Peace out, my gunnaz.
 

Hemicuda

New member
Gun Nut... lemme see... yep, describes me pretty well... there are ALOT more derogatory terms someone could use against me... that one is merely descriptive... (and accurate) :D

doesn't bother me a bit being called that...
 

ahenry

New member
Who cares what you're called?!

If it really bugs you find an aspect of a “gun nut” that you find admirable and view the term though that aspect. For example, if he considers TFL to be a good example of what a “gun nut” is, then look at the collective intelligence and clear thinking abilities of the membership and consider yourself fortunate to be identified with them.
 

Hard_Case

New member
I would, and have, generally taken no small amount of offense when being labeled a 'gun nut'. Were it, say, RC cars, or anything else, I would be considered an 'enthusiast'. The modern connotative use of the term 'gun nut' implies that there is a mental destabilization involved if someone collects firearms, and I do what I can to prevent that mentality from being perpetuated. I guess, as an earlier poster said, it's something like the 'n' word. I try my very best never to call someone a 'gun nut', because I don't want those who would use it in derogation to feel they can get away with it.

Your roommate must have some passion that rivals yours for guns. For one day, mock him about all the anime he watches or whatever.

...just yesterday my brothers girlfriend called me a 'peddler of indecent smut', over an anime that had no nudity, and only one kiss that lasts all of three seconds. Does put it in perspective, at least. I've yet to see ANY anti come even somewhat close to the kinds of mocking I've received about my anime collection.
 

JMC

New member
Yes it is.

Who cares what you're called?!

I do. I am a responsible, legal, well-informed, well trained, safety oriented gun owner.
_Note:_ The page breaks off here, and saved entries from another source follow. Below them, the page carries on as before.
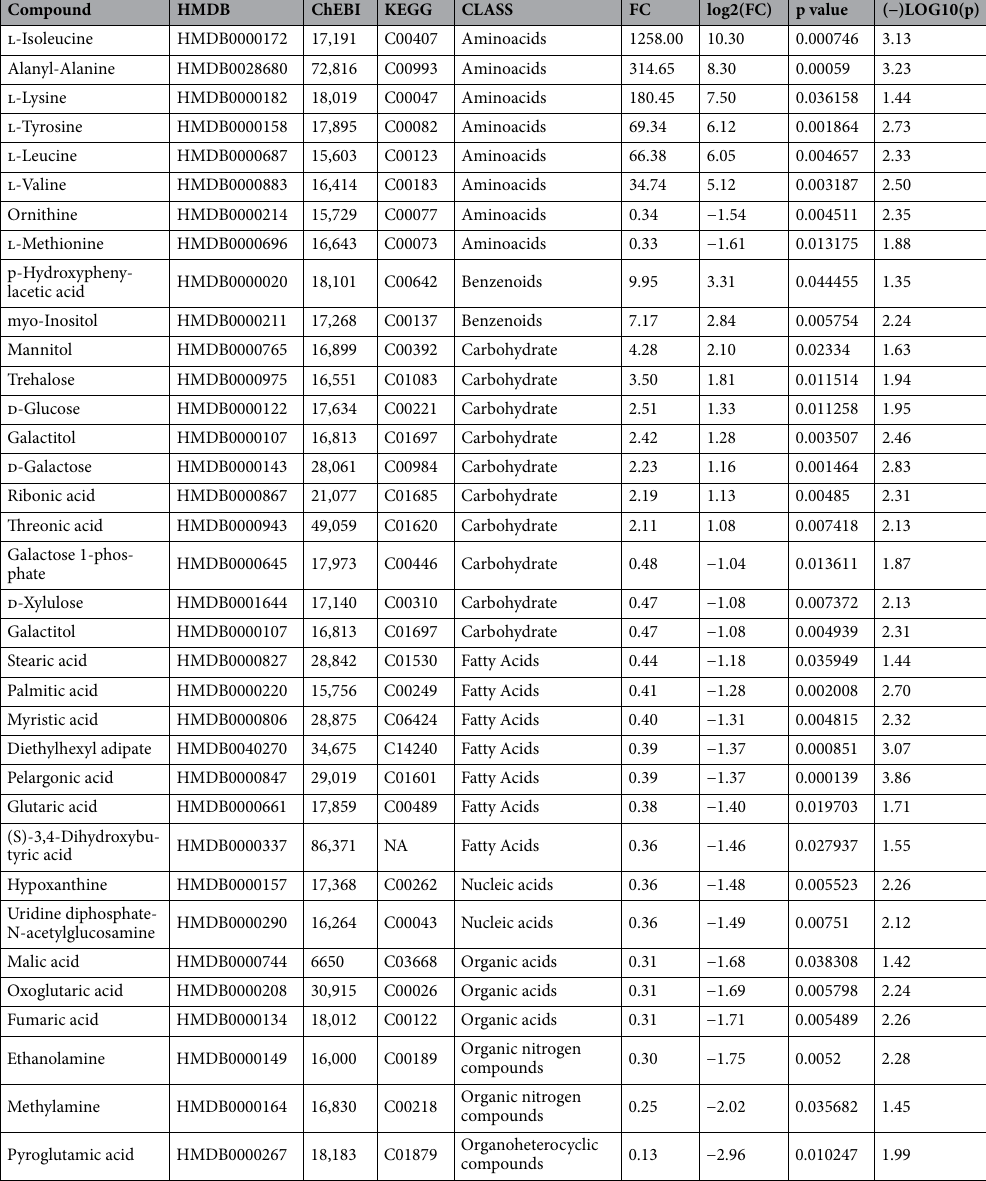
Table 1. List of metabolites of bFLS treated with bTNF-α. Fold of change (FC) described are the ratio of bTNF-α/vehicle. The class, FC, log2(FC), p value, and (−)LOG10(p) were obtained from MetaboAnalyst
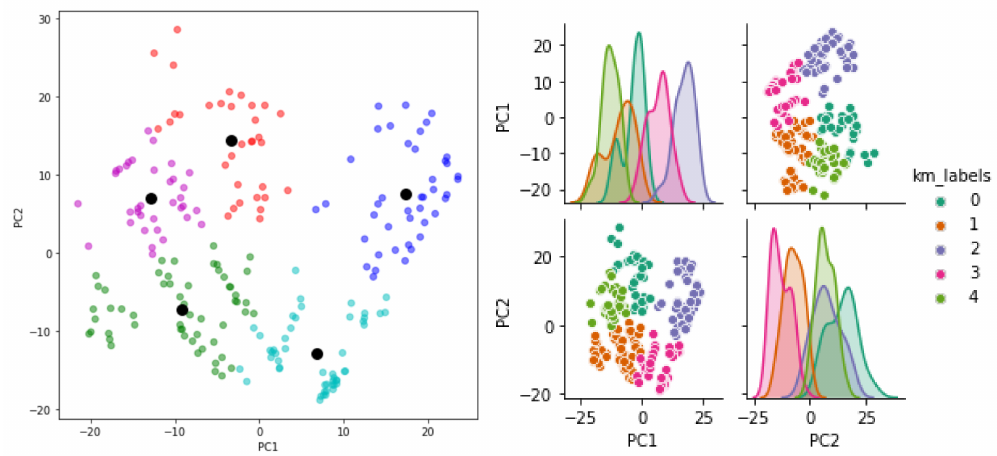
Figure 11. PCA and K-means clustering-Pressure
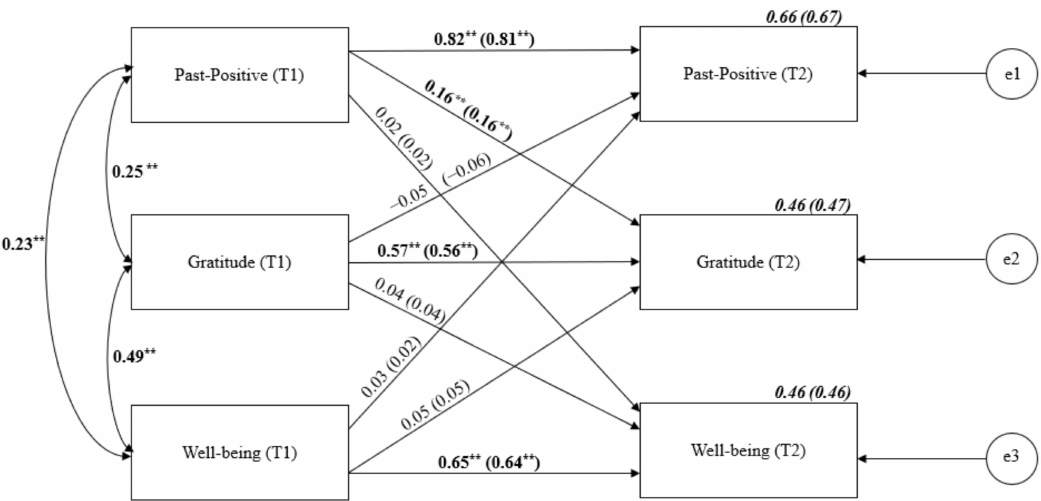
Figure 1. Cross-lagged panel analysis of Past-Positive TP, gratitude and well-being. Notes: Path entries are standardized estimates. T1 and T2 indicate the time when data were collected (Time 1 or Time 2, respectively). Estimates for the corresponding model with age and gender controlled are given in brackets. e1–e3 refers to the residual error or error variance that causes response variation in observed variables. ** p < 0.01.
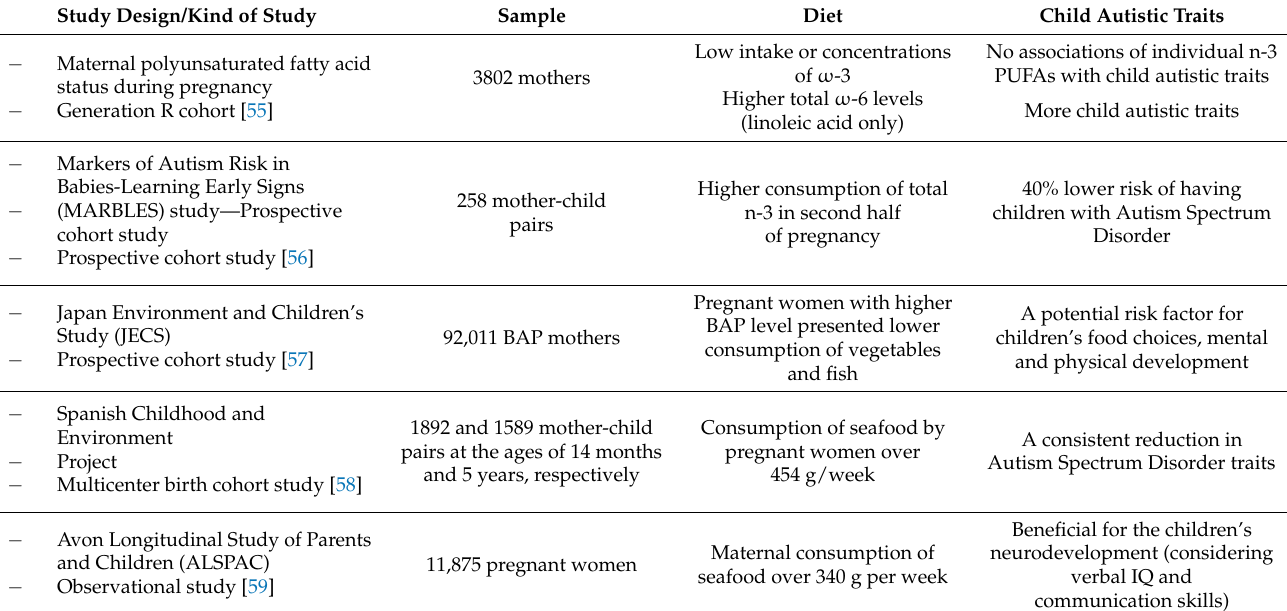
Table 1. Associations of long-chain polyunsaturated fatty acid (LCPUFA) intake during pregnancy with child autistic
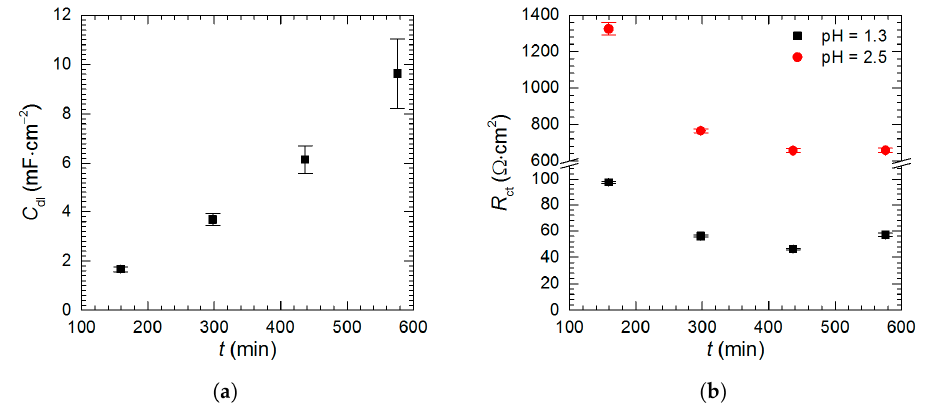
Figure 14. Kinetics of selective corrosion of intermetallic Al 2 Cu: ( a ) double-layer capacitance at pH = 1.3; ( b ) charge-transfer resistance at pH = 1.3 and = 2.5; c V = 0 mM, T = 303 K.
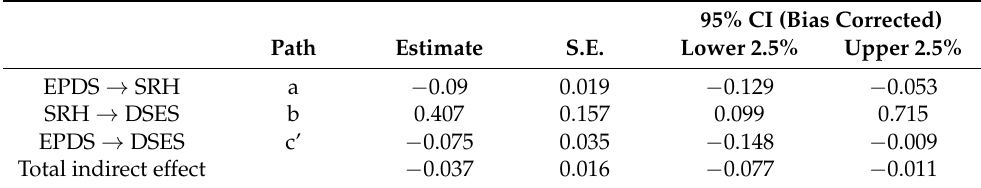
Table 3. Unstandardized estimates from the mediation analysis.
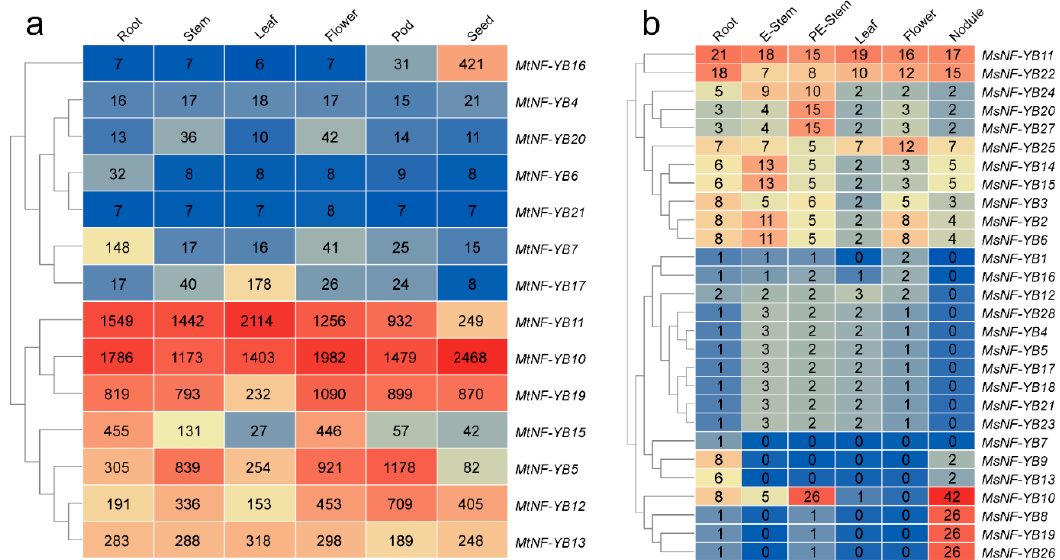
Figure 6. Expression profiles of NF-YB genes in different tissues of Medicago . ( a ) Expression profiles with the log2(FPKM) values of MtNF-YB genes in different tissues retrieved from the genechip dataset. ( b ) Expression profiles with the log2 (FPKM) values of MsNF-YB genes in different tissues retrieved from transcriptome data. Red represents high expression and blue represents low expression.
In the anti-gun climate of today I feel it is very important to be know as such, not a "nut". ;)
 

mrsMTN

New member
If you want to deal with the redneck freaks comment, I'm sure there are many TFL members who would e-mail you their "resumes." Like all of the engineers, physicians, etc.
 

KSFreeman

New member
I take offense to red neck. Gun owners have more education, less negative contact with law enforcement and higher incomes than non-gun owners.

It takes money to buy guns, ammo, mags and firearms education. The unemployable sofa dwellers are not buying ammo.

The men who founded this nation were men of property and were all gun nuts whether they were from Massachusetts or Virginny. Throughout history the gun nuts made things happen while the unarmed sheep stood around waiting for hand outs.